▶ [Data listing]

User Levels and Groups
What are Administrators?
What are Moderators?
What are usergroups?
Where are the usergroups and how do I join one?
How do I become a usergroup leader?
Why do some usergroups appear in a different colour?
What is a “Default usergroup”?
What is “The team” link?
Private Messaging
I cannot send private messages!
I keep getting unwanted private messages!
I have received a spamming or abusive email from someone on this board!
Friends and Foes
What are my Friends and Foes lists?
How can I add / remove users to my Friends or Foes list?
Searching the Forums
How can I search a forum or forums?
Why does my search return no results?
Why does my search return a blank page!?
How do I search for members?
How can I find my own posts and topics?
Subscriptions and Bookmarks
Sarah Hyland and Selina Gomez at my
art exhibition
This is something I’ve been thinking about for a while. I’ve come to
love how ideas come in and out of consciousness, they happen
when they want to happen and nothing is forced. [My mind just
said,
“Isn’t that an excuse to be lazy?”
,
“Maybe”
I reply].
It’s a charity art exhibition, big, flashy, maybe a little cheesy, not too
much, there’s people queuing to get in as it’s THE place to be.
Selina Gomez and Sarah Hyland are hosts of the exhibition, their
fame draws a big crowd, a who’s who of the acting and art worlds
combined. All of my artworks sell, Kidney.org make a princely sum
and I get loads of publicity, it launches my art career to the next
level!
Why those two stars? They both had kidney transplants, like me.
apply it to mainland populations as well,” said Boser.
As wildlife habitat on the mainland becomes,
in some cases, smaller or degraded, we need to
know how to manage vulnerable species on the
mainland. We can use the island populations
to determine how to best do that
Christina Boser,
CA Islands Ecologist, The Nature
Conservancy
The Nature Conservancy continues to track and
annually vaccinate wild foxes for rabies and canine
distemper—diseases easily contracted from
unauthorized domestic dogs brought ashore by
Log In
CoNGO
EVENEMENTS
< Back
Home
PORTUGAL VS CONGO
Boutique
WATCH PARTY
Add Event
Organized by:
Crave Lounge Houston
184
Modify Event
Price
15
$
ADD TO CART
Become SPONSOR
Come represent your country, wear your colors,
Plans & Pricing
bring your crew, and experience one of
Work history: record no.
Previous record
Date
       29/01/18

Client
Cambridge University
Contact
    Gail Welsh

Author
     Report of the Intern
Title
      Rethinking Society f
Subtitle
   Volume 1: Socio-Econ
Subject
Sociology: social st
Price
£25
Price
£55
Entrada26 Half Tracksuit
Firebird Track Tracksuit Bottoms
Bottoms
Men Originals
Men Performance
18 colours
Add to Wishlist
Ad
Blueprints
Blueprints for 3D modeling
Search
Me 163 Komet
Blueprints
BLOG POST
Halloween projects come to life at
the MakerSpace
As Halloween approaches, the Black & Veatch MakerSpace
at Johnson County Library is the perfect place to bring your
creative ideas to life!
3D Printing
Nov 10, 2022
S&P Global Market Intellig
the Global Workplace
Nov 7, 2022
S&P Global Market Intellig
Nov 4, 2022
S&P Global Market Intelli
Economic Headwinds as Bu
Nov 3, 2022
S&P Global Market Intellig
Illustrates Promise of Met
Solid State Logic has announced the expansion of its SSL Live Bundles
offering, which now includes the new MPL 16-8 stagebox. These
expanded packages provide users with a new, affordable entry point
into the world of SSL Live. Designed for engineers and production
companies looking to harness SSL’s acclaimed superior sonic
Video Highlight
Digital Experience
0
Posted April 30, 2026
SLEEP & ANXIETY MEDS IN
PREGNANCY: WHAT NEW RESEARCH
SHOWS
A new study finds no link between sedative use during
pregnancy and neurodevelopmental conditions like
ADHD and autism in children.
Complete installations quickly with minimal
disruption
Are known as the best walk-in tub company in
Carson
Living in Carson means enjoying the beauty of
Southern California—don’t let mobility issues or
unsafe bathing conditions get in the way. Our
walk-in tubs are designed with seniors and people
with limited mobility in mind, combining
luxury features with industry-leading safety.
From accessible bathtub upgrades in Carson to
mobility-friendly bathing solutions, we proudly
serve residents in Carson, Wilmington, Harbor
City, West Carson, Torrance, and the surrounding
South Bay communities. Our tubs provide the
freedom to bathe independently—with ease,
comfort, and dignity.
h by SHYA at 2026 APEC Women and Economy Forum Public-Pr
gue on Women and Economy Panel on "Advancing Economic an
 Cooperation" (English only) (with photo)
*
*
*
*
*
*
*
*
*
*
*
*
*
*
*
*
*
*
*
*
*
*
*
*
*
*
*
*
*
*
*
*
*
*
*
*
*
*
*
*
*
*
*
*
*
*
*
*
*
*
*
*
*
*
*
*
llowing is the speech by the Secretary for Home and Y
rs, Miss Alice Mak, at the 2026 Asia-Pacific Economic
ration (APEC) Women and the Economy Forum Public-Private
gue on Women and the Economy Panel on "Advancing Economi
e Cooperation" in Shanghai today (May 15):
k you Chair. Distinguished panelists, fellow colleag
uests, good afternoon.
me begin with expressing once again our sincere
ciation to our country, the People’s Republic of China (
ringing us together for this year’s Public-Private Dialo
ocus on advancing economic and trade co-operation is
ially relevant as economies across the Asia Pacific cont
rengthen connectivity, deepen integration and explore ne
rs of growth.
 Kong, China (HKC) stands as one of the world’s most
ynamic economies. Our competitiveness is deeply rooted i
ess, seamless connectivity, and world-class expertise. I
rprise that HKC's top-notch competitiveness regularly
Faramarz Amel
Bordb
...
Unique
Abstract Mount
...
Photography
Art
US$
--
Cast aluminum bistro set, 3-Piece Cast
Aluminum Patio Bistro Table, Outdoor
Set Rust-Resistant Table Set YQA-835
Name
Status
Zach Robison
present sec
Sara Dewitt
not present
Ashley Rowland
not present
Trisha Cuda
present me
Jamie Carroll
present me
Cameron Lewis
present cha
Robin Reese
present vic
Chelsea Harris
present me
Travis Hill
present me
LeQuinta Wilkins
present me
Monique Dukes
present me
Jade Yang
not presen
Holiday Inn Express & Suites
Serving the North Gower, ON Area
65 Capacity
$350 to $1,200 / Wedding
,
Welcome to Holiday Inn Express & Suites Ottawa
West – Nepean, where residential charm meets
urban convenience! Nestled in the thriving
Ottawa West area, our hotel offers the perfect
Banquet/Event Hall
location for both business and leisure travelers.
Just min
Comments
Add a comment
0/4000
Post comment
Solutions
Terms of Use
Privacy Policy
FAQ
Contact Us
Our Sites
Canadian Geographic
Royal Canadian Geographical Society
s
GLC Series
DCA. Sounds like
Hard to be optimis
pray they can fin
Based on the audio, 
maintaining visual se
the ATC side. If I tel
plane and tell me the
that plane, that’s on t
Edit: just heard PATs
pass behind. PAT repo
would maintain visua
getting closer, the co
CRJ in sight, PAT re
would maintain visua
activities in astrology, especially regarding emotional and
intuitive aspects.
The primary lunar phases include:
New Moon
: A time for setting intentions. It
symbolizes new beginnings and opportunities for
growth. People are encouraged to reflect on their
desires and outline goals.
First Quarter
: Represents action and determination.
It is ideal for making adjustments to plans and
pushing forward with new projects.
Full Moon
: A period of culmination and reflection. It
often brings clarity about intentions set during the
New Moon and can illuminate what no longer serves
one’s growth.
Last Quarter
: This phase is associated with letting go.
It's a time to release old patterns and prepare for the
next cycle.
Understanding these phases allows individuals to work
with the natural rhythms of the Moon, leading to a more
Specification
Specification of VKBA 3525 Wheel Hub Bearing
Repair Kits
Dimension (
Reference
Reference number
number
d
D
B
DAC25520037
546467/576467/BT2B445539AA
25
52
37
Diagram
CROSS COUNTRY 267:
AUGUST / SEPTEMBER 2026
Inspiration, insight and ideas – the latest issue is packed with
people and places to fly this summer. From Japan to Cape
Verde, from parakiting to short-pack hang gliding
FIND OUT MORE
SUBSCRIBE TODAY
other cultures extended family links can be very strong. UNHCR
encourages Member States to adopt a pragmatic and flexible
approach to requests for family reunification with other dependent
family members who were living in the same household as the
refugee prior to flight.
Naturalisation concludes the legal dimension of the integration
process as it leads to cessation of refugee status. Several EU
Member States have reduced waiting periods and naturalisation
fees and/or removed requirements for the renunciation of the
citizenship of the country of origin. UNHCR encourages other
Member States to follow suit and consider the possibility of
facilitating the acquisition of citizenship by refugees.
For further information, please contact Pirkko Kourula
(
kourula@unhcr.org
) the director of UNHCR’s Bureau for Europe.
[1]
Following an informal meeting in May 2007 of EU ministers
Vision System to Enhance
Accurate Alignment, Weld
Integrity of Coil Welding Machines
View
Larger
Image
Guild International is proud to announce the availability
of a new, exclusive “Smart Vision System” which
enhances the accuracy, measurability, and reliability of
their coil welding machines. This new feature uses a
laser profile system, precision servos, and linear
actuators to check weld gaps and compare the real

▶ [What the task asks] Copy out the rows above again, starting at the first one and stopping after the line that contains "and I get loads", with that line included.

▶ [Solved problem]
User Levels and Groups
What are Administrators?
What are Moderators?
What are usergroups?
Where are the usergroups and how do I join one?
How do I become a usergroup leader?
Why do some usergroups appear in a different colour?
What is a “Default usergroup”?
What is “The team” link?
Private Messaging
I cannot send private messages!
I keep getting unwanted private messages!
I have received a spamming or abusive email from someone on this board!
Friends and Foes
What are my Friends and Foes lists?
How can I add / remove users to my Friends or Foes list?
Searching the Forums
How can I search a forum or forums?
Why does my search return no results?
Why does my search return a blank page!?
How do I search for members?
How can I find my own posts and topics?
Subscriptions and Bookmarks
Sarah Hyland and Selina Gomez at my
art exhibition
This is something I’ve been thinking about for a while. I’ve come to
love how ideas come in and out of consciousness, they happen
when they want to happen and nothing is forced. [My mind just
said,
“Isn’t that an excuse to be lazy?”
,
“Maybe”
I reply].
It’s a charity art exhibition, big, flashy, maybe a little cheesy, not too
much, there’s people queuing to get in as it’s THE place to be.
Selina Gomez and Sarah Hyland are hosts of the exhibition, their
fame draws a big crowd, a who’s who of the acting and art worlds
combined. All of my artworks sell, Kidney.org make a princely sum
and I get loads of publicity, it launches my art career to the next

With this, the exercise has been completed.